WHAT THIS TASK INVOLVES
Format every line in the rows below as a JSON list of strings, with one string per line and any blank lines left out.

RECORDS SUPPLIED
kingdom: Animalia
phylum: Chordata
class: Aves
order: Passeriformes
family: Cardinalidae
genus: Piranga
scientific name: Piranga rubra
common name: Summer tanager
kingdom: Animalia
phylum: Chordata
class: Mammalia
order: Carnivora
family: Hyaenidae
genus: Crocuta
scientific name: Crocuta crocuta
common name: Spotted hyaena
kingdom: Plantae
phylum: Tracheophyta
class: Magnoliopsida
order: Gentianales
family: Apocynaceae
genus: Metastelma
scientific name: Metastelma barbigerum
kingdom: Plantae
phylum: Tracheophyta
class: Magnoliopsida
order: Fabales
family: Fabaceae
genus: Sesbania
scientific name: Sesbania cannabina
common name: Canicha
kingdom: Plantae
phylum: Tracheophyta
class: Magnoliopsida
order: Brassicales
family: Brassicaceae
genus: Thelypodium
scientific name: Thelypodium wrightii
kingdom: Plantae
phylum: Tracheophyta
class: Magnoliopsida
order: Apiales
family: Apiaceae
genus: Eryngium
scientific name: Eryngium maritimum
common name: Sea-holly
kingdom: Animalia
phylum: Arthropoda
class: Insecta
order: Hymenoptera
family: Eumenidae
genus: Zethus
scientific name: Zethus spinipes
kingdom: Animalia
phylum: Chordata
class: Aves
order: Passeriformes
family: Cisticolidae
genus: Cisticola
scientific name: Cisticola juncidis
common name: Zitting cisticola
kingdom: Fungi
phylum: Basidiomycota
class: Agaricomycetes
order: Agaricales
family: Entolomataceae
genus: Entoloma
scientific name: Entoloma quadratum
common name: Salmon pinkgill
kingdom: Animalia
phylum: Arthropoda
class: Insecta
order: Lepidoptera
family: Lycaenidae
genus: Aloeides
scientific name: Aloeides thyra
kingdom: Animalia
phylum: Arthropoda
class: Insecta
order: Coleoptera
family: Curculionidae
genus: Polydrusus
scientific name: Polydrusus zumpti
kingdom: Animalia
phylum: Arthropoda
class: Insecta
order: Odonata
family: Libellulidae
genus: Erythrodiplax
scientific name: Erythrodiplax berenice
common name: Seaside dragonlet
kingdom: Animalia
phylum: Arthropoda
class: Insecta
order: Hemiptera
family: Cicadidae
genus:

RESULT OF THE TASK
[
  "kingdom: Animalia",
  "phylum: Chordata",
  "class: Aves",
  "order: Passeriformes",
  "family: Cardinalidae",
  "genus: Piranga",
  "scientific name: Piranga rubra",
  "common name: Summer tanager",
  "kingdom: Animalia",
  "phylum: Chordata",
  "class: Mammalia",
  "order: Carnivora",
  "family: Hyaenidae",
  "genus: Crocuta",
  "scientific name: Crocuta crocuta",
  "common name: Spotted hyaena",
  "kingdom: Plantae",
  "phylum: Tracheophyta",
  "class: Magnoliopsida",
  "order: Gentianales",
  "family: Apocynaceae",
  "genus: Metastelma",
  "scientific name: Metastelma barbigerum",
  "kingdom: Plantae",
  "phylum: Tracheophyta",
  "class: Magnoliopsida",
  "order: Fabales",
  "family: Fabaceae",
  "genus: Sesbania",
  "scientific name: Sesbania cannabina",
  "common name: Canicha",
  "kingdom: Plantae",
  "phylum: Tracheophyta",
  "class: Magnoliopsida",
  "order: Brassicales",
  "family: Brassicaceae",
  "genus: Thelypodium",
  "scientific name: Thelypodium wrightii",
  "kingdom: Plantae",
  "phylum: Tracheophyta",
  "class: Magnoliopsida",
  "order: Apiales",
  "family: Apiaceae",
  "genus: Eryngium",
  "scientific name: Eryngium maritimum",
  "common name: Sea-holly",
  "kingdom: Animalia",
  "phylum: Arthropoda",
  "class: Insecta",
  "order: Hymenoptera",
  "family: Eumenidae",
  "genus: Zethus",
  "scientific name: Zethus spinipes",
  "kingdom: Animalia",
  "phylum: Chordata",
  "class: Aves",
  "order: Passeriformes",
  "family: Cisticolidae",
  "genus: Cisticola",
  "scientific name: Cisticola juncidis",
  "common name: Zitting cisticola",
  "kingdom: Fungi",
  "phylum: Basidiomycota",
  "class: Agaricomycetes",
  "order: Agaricales",
  "family: Entolomataceae",
  "genus: Entoloma",
  "scientific name: Entoloma quadratum",
  "common name: Salmon pinkgill",
  "kingdom: Animalia",
  "phylum: Arthropoda",
  "class: Insecta",
  "order: Lepidoptera",
  "family: Lycaenidae",
  "genus: Aloeides",
  "scientific name: Aloeides thyra",
  "kingdom: Animalia",
  "phylum: Arthropoda",
  "class: Insecta",
  "order: Coleoptera",
  "family: Curculionidae",
  "genus: Polydrusus",
  "scientific name: Polydrusus zumpti",
  "kingdom: Animalia",
  "phylum: Arthropoda",
  "class: Insecta",
  "order: Odonata",
  "family: Libellulidae",
  "genus: Erythrodiplax",
  "scientific name: Erythrodiplax berenice",
  "common name: Seaside dragonlet",
  "kingdom: Animalia",
  "phylum: Arthropoda",
  "class: Insecta",
  "order: Hemiptera",
  "family: Cicadidae",
  "genus:"
]